• Your objective:
Every line containing the string "dans" should be returned from the records.

Records from a dataset:
***
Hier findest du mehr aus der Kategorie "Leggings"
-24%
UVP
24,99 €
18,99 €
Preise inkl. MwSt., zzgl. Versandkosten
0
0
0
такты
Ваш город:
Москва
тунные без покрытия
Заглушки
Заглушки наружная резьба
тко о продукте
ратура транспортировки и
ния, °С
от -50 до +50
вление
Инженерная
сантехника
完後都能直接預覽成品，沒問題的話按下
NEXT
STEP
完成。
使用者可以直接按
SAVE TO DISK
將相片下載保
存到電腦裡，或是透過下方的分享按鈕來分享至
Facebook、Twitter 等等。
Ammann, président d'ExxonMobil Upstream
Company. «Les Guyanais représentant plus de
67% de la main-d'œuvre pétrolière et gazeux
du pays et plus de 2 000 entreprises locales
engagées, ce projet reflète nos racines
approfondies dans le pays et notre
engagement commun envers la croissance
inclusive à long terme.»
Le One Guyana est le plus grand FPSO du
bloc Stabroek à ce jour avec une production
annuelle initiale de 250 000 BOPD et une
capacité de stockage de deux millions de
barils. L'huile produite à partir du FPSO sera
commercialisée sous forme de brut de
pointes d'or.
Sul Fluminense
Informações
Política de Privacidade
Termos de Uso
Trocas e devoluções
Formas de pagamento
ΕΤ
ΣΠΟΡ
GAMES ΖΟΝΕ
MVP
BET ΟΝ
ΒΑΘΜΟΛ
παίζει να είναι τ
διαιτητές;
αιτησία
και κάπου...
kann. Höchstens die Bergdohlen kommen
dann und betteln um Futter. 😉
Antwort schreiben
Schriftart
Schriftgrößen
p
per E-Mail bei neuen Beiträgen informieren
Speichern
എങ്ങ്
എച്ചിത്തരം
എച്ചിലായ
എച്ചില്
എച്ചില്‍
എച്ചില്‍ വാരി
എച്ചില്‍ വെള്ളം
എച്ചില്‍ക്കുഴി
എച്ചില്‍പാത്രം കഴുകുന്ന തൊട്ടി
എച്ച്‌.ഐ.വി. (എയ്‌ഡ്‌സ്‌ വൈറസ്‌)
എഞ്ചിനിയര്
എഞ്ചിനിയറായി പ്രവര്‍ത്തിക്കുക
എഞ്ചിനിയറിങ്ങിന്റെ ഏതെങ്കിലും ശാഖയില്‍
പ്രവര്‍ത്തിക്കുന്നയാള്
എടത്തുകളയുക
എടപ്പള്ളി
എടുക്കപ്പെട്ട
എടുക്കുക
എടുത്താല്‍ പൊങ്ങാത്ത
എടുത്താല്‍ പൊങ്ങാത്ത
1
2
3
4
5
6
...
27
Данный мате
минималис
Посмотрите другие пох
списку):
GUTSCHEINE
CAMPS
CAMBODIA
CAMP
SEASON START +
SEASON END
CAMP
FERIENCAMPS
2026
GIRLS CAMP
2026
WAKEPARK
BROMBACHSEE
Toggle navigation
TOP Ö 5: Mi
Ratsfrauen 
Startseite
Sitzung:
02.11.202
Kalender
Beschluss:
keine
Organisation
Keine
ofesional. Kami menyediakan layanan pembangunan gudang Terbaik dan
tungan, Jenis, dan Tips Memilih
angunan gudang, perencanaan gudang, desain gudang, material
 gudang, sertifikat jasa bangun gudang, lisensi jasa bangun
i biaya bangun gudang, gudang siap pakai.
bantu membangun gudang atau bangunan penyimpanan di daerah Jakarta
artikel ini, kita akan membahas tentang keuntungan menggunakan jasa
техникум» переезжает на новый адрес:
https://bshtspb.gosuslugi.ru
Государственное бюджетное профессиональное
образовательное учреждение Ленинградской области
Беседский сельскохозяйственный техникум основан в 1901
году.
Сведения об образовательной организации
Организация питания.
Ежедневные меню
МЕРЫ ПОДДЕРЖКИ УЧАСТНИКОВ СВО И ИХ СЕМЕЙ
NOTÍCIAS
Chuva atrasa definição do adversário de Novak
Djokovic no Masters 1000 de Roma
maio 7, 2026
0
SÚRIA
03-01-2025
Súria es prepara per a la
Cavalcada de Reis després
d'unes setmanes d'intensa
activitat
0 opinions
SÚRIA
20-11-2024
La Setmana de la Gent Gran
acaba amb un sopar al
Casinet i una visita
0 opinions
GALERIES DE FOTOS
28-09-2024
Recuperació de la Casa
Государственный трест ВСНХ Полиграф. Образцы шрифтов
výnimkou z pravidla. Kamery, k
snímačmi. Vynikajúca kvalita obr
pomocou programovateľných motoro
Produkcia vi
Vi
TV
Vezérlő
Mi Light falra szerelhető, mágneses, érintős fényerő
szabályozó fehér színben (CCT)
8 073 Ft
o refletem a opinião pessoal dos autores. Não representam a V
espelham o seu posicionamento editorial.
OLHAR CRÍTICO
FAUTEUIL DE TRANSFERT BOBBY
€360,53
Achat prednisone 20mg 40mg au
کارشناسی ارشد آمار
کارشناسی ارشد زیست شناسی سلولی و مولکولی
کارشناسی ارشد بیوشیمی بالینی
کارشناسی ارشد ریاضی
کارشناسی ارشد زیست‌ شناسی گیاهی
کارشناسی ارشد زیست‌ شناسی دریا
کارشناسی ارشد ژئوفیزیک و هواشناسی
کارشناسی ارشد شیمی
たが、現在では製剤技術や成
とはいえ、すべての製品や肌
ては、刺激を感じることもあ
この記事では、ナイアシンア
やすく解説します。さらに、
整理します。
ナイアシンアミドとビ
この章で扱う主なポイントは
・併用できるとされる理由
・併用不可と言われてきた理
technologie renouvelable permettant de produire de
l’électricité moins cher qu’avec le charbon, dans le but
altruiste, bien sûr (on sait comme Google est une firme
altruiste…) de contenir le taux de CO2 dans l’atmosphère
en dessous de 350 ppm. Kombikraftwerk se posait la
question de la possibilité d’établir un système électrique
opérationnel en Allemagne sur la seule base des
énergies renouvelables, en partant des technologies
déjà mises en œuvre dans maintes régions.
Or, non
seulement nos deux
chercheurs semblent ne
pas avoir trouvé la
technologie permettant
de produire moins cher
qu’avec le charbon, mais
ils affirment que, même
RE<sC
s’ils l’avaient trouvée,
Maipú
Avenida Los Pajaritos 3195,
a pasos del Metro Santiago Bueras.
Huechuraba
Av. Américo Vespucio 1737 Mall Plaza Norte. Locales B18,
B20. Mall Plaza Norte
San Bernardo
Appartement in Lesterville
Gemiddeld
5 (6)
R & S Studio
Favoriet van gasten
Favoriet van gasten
***
• Solution for this problem:
approfondies dans le pays et notre
l’électricité moins cher qu’avec le charbon, dans le but
altruiste…) de contenir le taux de CO2 dans l’atmosphère
déjà mises en œuvre dans maintes régions.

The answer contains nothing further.